Like most of the country, we've been snowed in since last Wednesday, unable to move cars from the drive. Although we're used to cold, frost and snow in Scotland, this has been the worst and longest we can ever remember. Fortunately, we no longer live at the top of a hill in a small village without shops! When we did feel like venturing out, we at least could trudge through the snow for a short walk - not that we wanted to until later in the week.

You might have seen these photos on Facebook, taken just fifteen minutes apart - the blizzard kept up all day, hence the enforced stay at home.
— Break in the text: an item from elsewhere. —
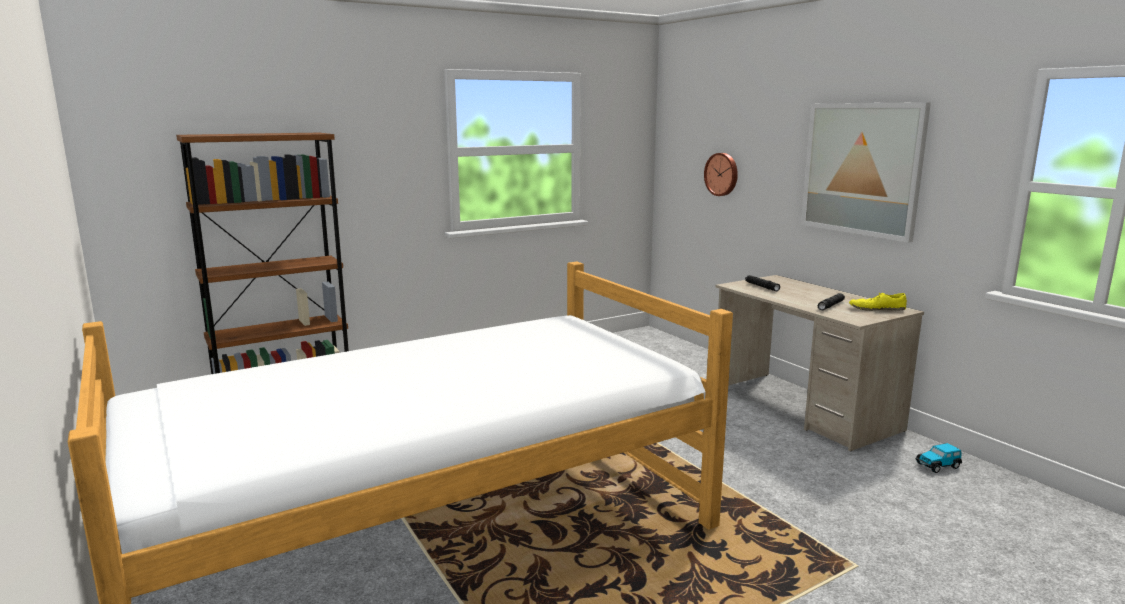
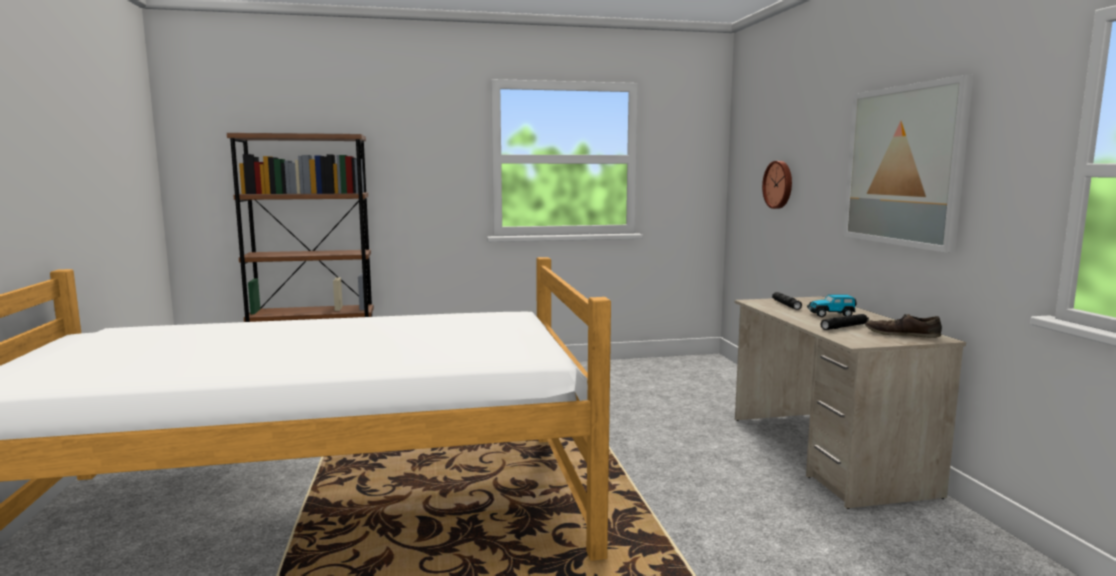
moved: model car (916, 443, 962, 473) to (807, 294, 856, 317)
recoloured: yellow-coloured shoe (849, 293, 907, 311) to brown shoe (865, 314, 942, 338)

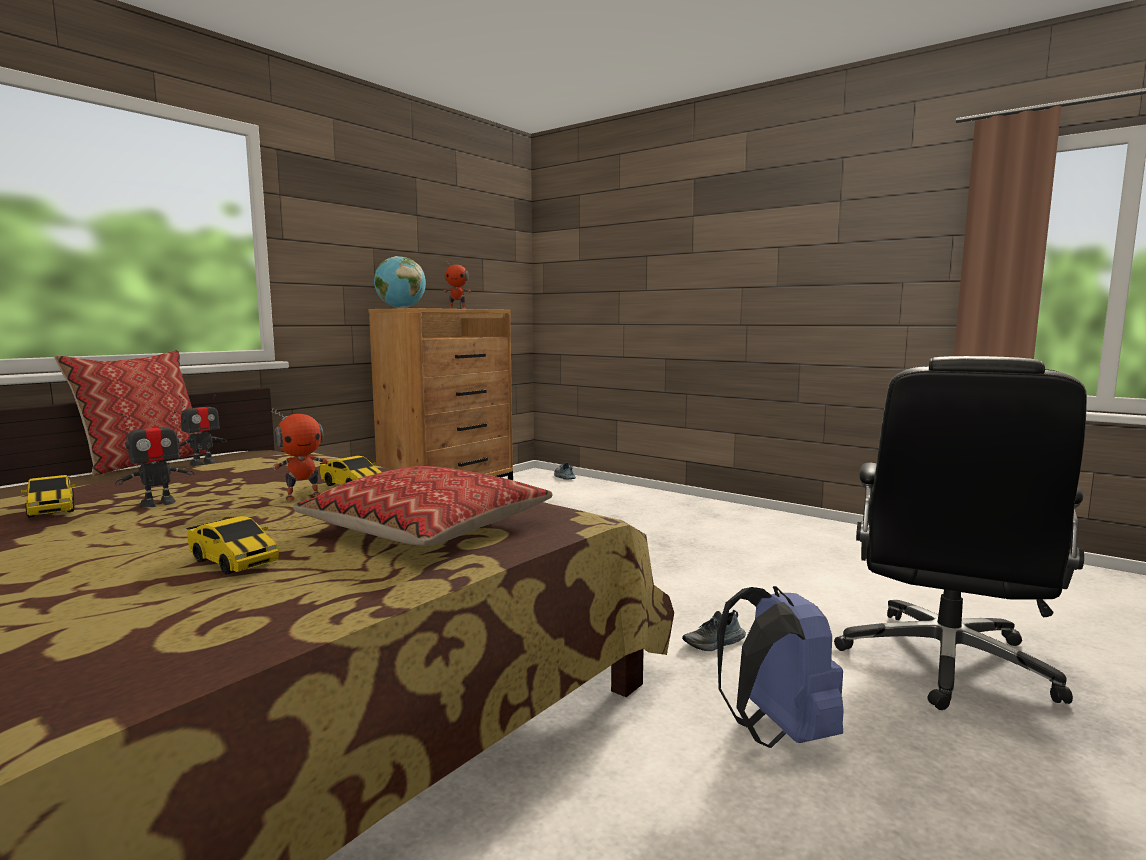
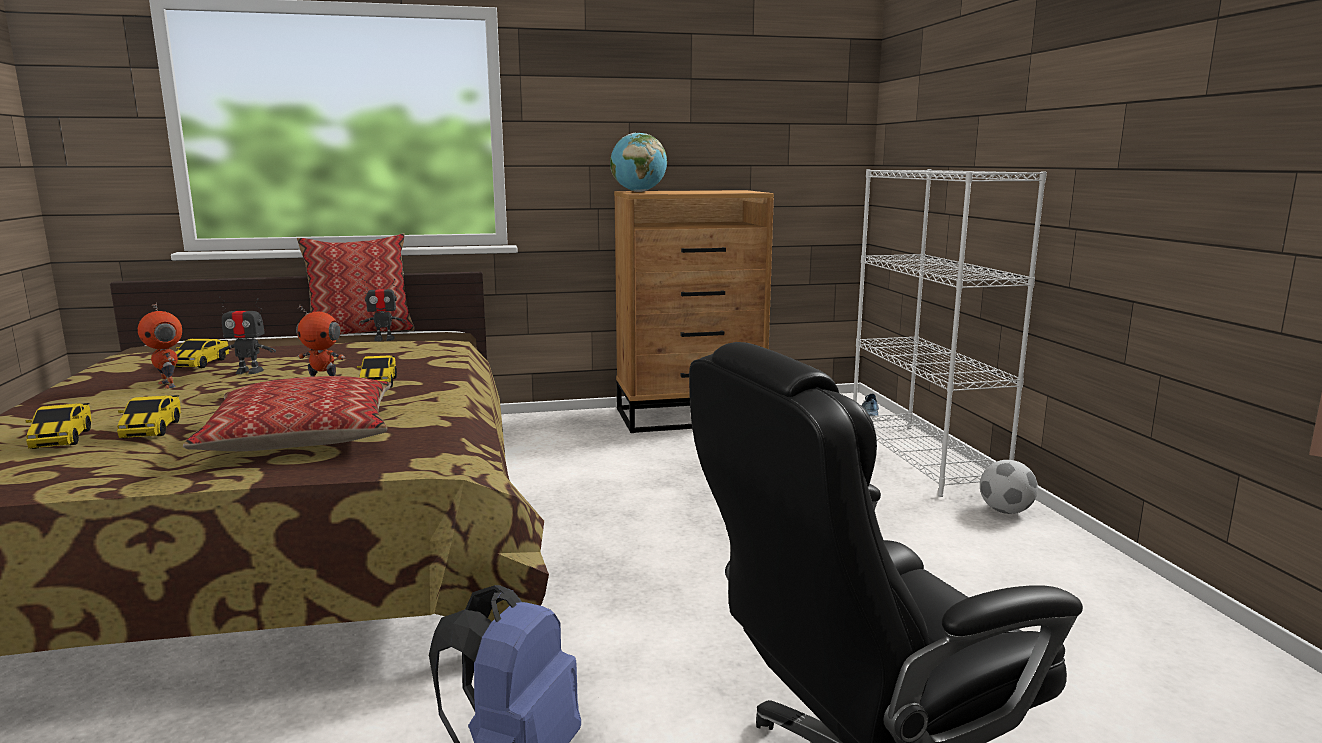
removed: shoe (682, 610, 746, 651)
added: model car (25, 403, 92, 449); white bookshelf (853, 169, 1047, 497); football (980, 460, 1038, 514)
moved: model robot (444, 262, 471, 309) to (138, 303, 182, 389)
We're lucky we work from home and the schools were all closed so we didn't even need to do granddaughter's school run and could remain cosy and warm, watching the heavy snowfall from the window. As I've often said, I like winter and still find the landscape beautiful but even I am looking forward to a proper spring now.

One advantage writers have when forced to stay indoors is our creativity and the chance to concentrate on writing projects - or that's the theory. I was very pleased to receive the acceptance of another Scottish article from The Highlander Magazine in the US, in which I've been published many times, as well as a new poem accepted by the Wild Musette journal, a first for me. I also sent away a new short story and I'm writing another non-fiction essay.

Before feeling too self-righteous, I keep feeling guilty at not getting on with the actual longer fiction I'm supposed to be trying to finish, but that's normal behaviour for me - much easier to concentrate on the shorter lengths! Yet, it's when I'm feeling most creative that I'm drawn to writing poetry and shorter fiction or articles so perhaps it's not only laziness.

I've also been redrafting The Highland Lass as the rights have only just reverted to me and I wanted to tweak it a little before it reappears on Amazon. A very enjoyable couple of days revisiting what has always been the book of my heart and I was relieved that I was still happy with the story! My lovely publisher, Crooked Cat Books, have even allowed me to keep the original cover which I didn't want to change.

What have you been doing if snow has kept you at home?



Patsy said...

We had snow down here too. Technically we weren't snowed in, but it wasn't sensible to go anywhere we didn't have to, so I stayed in and read a book. Yes, I know I could esily have worked, but I fancied a snow day!

Wendy's Writing said...

We only had a day of snow, thank goodness. I thought of you whenever the news showed a white Scotland, and wondered how you were coping. Beautiful but inconvenient.

Rosemary Gemmell said...

And quite right too, Patsy!

Thankfully, it's now thawing, Wendy, although lots of big mounds of snow still around!

Joanna said...

We've had floods in the house, firstly when the huge snow drifts melted, then just as we were recovering from that, our boiler broke down and a radiator burst with a terrific hiss and a bang, causing yet another flood! We still have no heating or hot water, so I'm writing with a blanket round me. Thankfully the engineers are due to start work tomorrow!

Huge congratulations on your acceptances, Rosemary, and I so agree with you about the surge of creativity often being linked to the shorter pieces. I'm on the first draft of a new novel, but am faltering at 70,000 words because of cold hands - will keep trying once I've found my finger-less gloves! xxx

Julia Thorley said...

I could happily hibernate when the temperatures drops, but I'm full of admiration for your constructive use of your snow days.

Jenna Brandon said...

It is very cosy to stay at home in such weather, especialy when you get inspiration from beautiful sceneries outside and get some cool ideas for creating your own e-book.

Rosemary Gemmell said...

So sorry I forgot to respond to you, Joanna! That was a terrible experience - poor you. Hope everything is back to normal and you can finish your novel.

Thanks, Julia - some were pure hibernation!